I have solved the question by letting $u = x^3$ and then using the quadratic formula to solve $27u^2+26u-1 = 0$.
However I don't have a clue as to how they've achieved $27x^3 -1x^3+1=0$ as one of the steps. I have highlighted the section in the image linked Solution.
It's a typo, it should read
$$ \begin{align}&27(x^3)^2 + 26 x^3 - 1\\ =\ &(27x^3-1)(x^3+1) \end{align}$$
Remark $ $ You could have inferred this from what follows, i.e. they reduce it to
$\,x^3 = 1/27\,$ and $\,x^3 = -1\,$ implying that it has factors $\,27x^3-1\,$ and $\,x^3+1$
Worth mention is that we can use the AC method to factor such polynomials, i.e.

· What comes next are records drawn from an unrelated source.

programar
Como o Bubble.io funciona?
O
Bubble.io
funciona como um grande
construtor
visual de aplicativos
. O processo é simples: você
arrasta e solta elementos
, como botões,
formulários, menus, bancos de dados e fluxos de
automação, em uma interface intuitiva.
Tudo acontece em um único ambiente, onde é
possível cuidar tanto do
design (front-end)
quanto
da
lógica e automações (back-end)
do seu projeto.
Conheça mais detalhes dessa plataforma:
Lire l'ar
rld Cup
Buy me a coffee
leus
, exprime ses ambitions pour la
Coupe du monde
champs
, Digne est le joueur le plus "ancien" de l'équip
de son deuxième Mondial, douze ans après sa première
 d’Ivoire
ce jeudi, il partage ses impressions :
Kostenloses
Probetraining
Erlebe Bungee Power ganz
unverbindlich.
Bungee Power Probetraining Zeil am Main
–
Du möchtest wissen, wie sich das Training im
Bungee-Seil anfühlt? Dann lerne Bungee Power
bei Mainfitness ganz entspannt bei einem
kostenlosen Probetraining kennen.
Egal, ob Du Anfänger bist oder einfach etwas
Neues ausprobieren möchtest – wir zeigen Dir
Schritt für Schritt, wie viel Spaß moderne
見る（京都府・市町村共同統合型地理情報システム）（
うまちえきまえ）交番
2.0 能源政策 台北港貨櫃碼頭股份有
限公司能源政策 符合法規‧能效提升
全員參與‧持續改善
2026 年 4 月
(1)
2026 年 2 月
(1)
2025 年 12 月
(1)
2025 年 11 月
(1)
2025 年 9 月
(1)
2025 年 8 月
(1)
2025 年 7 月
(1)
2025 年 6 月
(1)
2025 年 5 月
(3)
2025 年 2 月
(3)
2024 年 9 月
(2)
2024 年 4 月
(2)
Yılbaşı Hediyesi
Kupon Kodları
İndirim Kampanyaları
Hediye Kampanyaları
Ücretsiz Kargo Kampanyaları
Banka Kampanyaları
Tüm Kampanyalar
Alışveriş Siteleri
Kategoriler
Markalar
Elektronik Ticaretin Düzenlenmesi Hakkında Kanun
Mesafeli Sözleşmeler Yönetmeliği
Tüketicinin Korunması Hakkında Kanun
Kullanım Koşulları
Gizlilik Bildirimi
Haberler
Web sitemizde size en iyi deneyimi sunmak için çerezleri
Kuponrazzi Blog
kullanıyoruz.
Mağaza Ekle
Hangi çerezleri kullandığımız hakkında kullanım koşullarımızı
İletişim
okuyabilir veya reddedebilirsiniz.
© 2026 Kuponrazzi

$$\begin{eqnarray} \rm\: a\:f(x)\:\! \,=\,\:\! a\:(a\:x^2 + b\:x + c) &\,=\,&\!\!\rm\: \color{#c00}{X^2} + b\:X + \!\!\!\!\!\!\!\!\!\!\!\!\!\!\!\!\!\!\!\!\!{\overbrace{ac,}^{\rm\qquad\ \ \ \ \ {\bf\large\ \ AC-method}}}\!\!\!\!\!\!\!\!\!\!\!\!\!\!\!\! \ X = a\:x \\ \end{eqnarray}$$ In our case $$ {\begin{eqnarray} f \, &\,=\,& \ \ \, 27 x^2+\ 26\ x\,\ -\ \ 1\\ \Rightarrow\,\ 27f\, &\,=\,&\!\,\ (27x)^2\! +26(27x)-1\\ &\,=\,& \ \ \ \color{#c00}{X^2}+\, 26\ X\,\ -\ 1,\,\ \ X\, =\, 27x\\ &\,=\,& \ \ \ \ (X+27)\ (X-1)\\ &\,=\,& \ (27x+27)\,(27x-1)\\ \Rightarrow\ \ f\:=\: \color{#0a0}{27^{-1}}\,(27f)\, &\,=\,& \ \ \ \ \ \ \ (x+ 1)\ (27x-1)\\ \end{eqnarray}}$$